━━━━━ EXTRAIT RETENU ━━━━━

Ancien ID : 499
Nature et régime de la responsabilité des constructeurs d’ouvrages immobiliers en cas de faute dolosive (Cass. 3e civ., 27 juin 2001)
Jean-Pierre Karila, Avocat à la Cour, Professeur à l’Institut d’études économiques et juridiques appliquées à la construction et à l’habitat (ICH), Professeur à l’Institut des assurances de Paris (IAP), Chargé d’enseignement à l’Université de Paris I
Tout est dit par Monsieur l’avocat général Weber dans ses conclusions, au vu desquelles la 3e Chambre civile – aux destinées de laquelle il préside désormais – a rendu l’arrêt rapporté qui, bien que de rejet sur les différents moyens relatifs à la faute dolosive, fera figure d’arrêt de principe.

━━━━━ LIGNES ━━━━━

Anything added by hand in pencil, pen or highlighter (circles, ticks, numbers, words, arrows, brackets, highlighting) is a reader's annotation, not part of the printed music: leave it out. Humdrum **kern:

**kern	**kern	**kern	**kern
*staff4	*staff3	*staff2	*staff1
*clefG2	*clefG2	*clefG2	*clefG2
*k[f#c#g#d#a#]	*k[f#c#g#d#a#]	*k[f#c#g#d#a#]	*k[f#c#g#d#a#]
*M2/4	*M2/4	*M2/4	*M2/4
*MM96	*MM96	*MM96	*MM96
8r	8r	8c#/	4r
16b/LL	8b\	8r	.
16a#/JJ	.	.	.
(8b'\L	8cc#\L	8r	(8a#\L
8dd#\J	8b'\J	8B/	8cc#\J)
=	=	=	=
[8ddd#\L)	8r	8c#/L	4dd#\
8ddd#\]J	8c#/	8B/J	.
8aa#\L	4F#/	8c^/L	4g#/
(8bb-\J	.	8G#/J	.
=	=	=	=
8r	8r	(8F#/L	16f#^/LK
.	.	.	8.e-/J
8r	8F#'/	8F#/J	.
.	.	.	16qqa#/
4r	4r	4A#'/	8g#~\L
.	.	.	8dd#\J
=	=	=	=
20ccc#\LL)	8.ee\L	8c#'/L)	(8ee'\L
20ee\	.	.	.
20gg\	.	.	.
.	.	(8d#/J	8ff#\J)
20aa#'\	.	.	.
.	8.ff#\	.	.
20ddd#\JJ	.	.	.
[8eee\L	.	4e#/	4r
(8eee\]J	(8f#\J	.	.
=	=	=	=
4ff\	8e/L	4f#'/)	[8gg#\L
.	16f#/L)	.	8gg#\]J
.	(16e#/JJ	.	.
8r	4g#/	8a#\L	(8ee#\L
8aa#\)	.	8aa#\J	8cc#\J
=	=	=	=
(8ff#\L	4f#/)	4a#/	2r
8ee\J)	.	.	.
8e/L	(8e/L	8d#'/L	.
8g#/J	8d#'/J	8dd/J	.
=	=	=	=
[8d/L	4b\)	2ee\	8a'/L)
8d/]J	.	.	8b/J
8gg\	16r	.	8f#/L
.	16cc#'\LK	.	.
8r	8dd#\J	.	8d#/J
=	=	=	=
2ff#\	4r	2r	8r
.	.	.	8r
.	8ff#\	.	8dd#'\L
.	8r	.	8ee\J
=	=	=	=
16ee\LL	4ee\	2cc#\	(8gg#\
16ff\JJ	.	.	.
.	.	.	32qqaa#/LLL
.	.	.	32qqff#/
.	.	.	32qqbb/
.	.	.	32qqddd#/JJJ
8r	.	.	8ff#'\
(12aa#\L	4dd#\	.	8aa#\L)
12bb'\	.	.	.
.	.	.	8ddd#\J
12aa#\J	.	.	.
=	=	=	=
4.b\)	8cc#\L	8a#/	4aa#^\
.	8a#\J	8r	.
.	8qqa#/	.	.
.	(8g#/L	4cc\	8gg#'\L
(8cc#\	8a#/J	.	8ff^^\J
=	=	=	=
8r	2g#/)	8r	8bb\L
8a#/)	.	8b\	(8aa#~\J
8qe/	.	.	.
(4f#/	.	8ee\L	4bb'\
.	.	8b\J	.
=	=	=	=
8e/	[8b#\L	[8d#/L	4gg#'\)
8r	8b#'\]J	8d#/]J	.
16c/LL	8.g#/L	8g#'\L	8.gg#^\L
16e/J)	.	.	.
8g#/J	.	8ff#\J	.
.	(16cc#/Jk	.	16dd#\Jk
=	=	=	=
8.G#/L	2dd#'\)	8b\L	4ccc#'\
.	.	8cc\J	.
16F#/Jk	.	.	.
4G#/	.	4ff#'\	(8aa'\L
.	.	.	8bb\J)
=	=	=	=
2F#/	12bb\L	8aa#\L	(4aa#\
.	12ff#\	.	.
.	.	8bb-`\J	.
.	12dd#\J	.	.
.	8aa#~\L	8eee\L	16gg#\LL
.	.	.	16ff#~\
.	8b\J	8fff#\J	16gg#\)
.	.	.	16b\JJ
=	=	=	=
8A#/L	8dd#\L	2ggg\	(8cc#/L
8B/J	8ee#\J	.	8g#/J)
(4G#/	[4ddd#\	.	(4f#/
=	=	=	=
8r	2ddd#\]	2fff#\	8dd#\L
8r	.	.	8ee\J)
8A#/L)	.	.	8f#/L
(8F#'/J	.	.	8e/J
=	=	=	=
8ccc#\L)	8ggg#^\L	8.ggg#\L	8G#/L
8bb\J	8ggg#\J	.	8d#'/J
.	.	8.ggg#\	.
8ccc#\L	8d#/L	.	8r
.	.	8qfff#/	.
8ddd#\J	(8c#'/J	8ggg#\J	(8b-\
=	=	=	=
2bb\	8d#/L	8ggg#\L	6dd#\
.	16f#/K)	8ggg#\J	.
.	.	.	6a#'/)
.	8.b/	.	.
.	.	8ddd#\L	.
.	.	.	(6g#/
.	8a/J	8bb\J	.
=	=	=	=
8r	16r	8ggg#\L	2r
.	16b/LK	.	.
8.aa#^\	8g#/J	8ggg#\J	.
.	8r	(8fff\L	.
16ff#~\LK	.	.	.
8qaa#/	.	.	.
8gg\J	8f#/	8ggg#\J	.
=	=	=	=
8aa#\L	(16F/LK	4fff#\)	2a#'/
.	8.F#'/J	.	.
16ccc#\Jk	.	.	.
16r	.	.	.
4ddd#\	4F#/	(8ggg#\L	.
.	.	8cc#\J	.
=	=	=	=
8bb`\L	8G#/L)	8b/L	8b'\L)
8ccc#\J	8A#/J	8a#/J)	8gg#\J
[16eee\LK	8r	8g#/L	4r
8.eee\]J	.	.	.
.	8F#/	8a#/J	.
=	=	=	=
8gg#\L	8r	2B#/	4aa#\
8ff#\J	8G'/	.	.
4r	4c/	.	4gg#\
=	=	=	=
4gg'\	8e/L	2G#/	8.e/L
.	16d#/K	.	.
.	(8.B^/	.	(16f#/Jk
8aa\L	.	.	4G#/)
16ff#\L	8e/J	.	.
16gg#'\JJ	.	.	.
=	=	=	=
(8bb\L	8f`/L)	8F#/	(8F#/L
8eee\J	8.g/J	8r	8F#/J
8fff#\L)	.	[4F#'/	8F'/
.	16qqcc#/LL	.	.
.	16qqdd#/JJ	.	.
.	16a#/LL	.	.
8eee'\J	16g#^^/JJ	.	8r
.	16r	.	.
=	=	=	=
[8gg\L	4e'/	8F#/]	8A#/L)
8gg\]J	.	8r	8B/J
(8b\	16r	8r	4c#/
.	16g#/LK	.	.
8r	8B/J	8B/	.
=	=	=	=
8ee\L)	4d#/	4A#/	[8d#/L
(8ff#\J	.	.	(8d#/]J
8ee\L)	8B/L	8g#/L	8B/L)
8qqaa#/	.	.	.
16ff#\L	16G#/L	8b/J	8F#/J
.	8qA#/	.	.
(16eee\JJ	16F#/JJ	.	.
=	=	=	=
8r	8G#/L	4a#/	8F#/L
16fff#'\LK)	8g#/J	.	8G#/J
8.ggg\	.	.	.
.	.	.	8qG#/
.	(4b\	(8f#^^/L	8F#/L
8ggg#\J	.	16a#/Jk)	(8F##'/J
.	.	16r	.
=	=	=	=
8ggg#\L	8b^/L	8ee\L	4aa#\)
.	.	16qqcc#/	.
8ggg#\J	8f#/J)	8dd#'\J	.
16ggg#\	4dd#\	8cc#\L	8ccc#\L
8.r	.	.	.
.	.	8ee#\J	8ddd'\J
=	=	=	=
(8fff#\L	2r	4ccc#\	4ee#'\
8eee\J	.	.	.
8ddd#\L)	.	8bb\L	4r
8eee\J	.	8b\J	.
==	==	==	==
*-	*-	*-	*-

━━━━━

Reproduisez intégralement, sans la moindre modification, l'extrait portant sur la responsabilité des constructeurs en cas de faute dolosive. Il n'est nullement nécessaire de recourir aux lignes.

Ancien ID : 499
Nature et régime de la responsabilité des constructeurs d’ouvrages immobiliers en cas de faute dolosive (Cass. 3e civ., 27 juin 2001)
Jean-Pierre Karila, Avocat à la Cour, Professeur à l’Institut d’études économiques et juridiques appliquées à la construction et à l’habitat (ICH), Professeur à l’Institut des assurances de Paris (IAP), Chargé d’enseignement à l’Université de Paris I
Tout est dit par Monsieur l’avocat général Weber dans ses conclusions, au vu desquelles la 3e Chambre civile – aux destinées de laquelle il préside désormais – a rendu l’arrêt rapporté qui, bien que de rejet sur les différents moyens relatifs à la faute dolosive, fera figure d’arrêt de principe.